Estimate the pH and the fraction (in terms of percentage) of CH3COOH molecules deprotonated in 0.2M CH3COOH. (Ka= 1.8 × 10^-5)
To estimate the pH and fraction of CH3COOH molecules deprotonated, we first need to calculate the concentration of acetic acid (CH3COOH) that has deprotonated in a 0.2M solution.
Let x be the concentration of CH3COOH molecules that have deprotonated. Since acetic acid is a weak acid, we can assume that x is very small compared to 0.2M.
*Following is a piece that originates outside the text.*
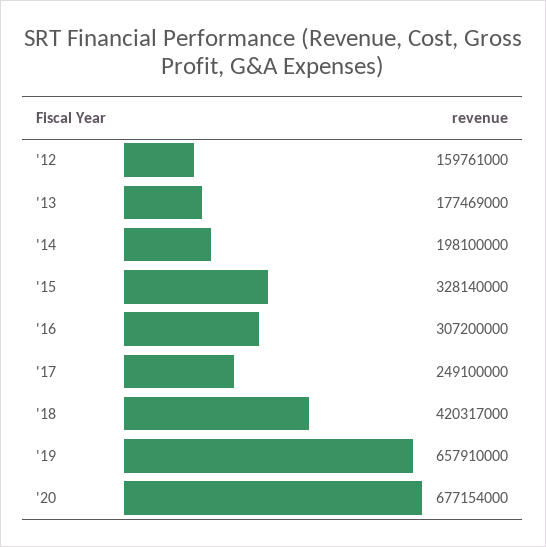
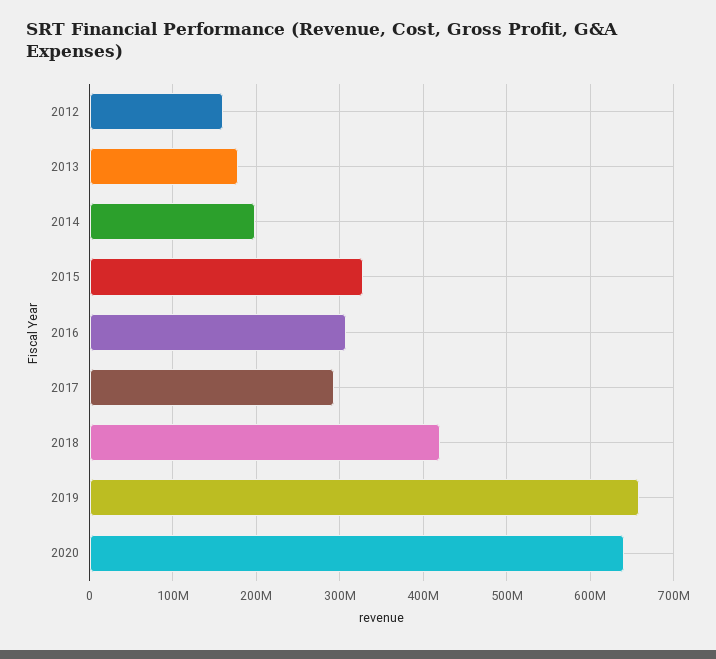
'17: 249100000 -> 290000000
'20: 677154000 -> 640000000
The equilibrium reaction for the dissociation of acetic acid is:
CH3COOH + H2O ⇌ CH3COO- + H3O+
The expression for the equilibrium constant (Ka) is:
Ka = [CH3COO-][H3O+] / [CH3COOH]
Substitute the given values:
1.8 × 10^-5 = x * x / (0.2 - x)
Since x is very small compared to 0.2M, we can assume that 0.2 - x ≈ 0.2. Therefore, the equation simplifies to:
1.8 × 10^-5 = x^2 / 0.2
Rearranging the equation:
x^2 = 1.8 × 10^-5 * 0.2
x^2 = 3.6 × 10^-6
x = √(3.6 × 10^-6)
x ≈ 1.9 × 10^-3
Now we can calculate the fraction of CH3COOH molecules deprotonated:
Fraction deprotonated = x / 0.2
Fraction deprotonated = 1.9 × 10^-3 / 0.2
Fraction deprotonated ≈ 0.0095
Finally, to calculate the pH, we need to find the concentration of H3O+ ions produced from the dissociation of acetic acid. Since acetic acid is a weak acid, we can assume that the concentration of H3O+ ions is equal to the concentration of x:
[H3O+] = 1.9 × 10^-3 M
Now, calculate the pH:
pH = -log[H3O+]
pH = -log(1.9 × 10^-3)
pH ≈ 2.72
Therefore, the estimated pH of the 0.2M CH3COOH solution is approximately 2.72, and the fraction of CH3COOH molecules deprotonated is about 0.95%.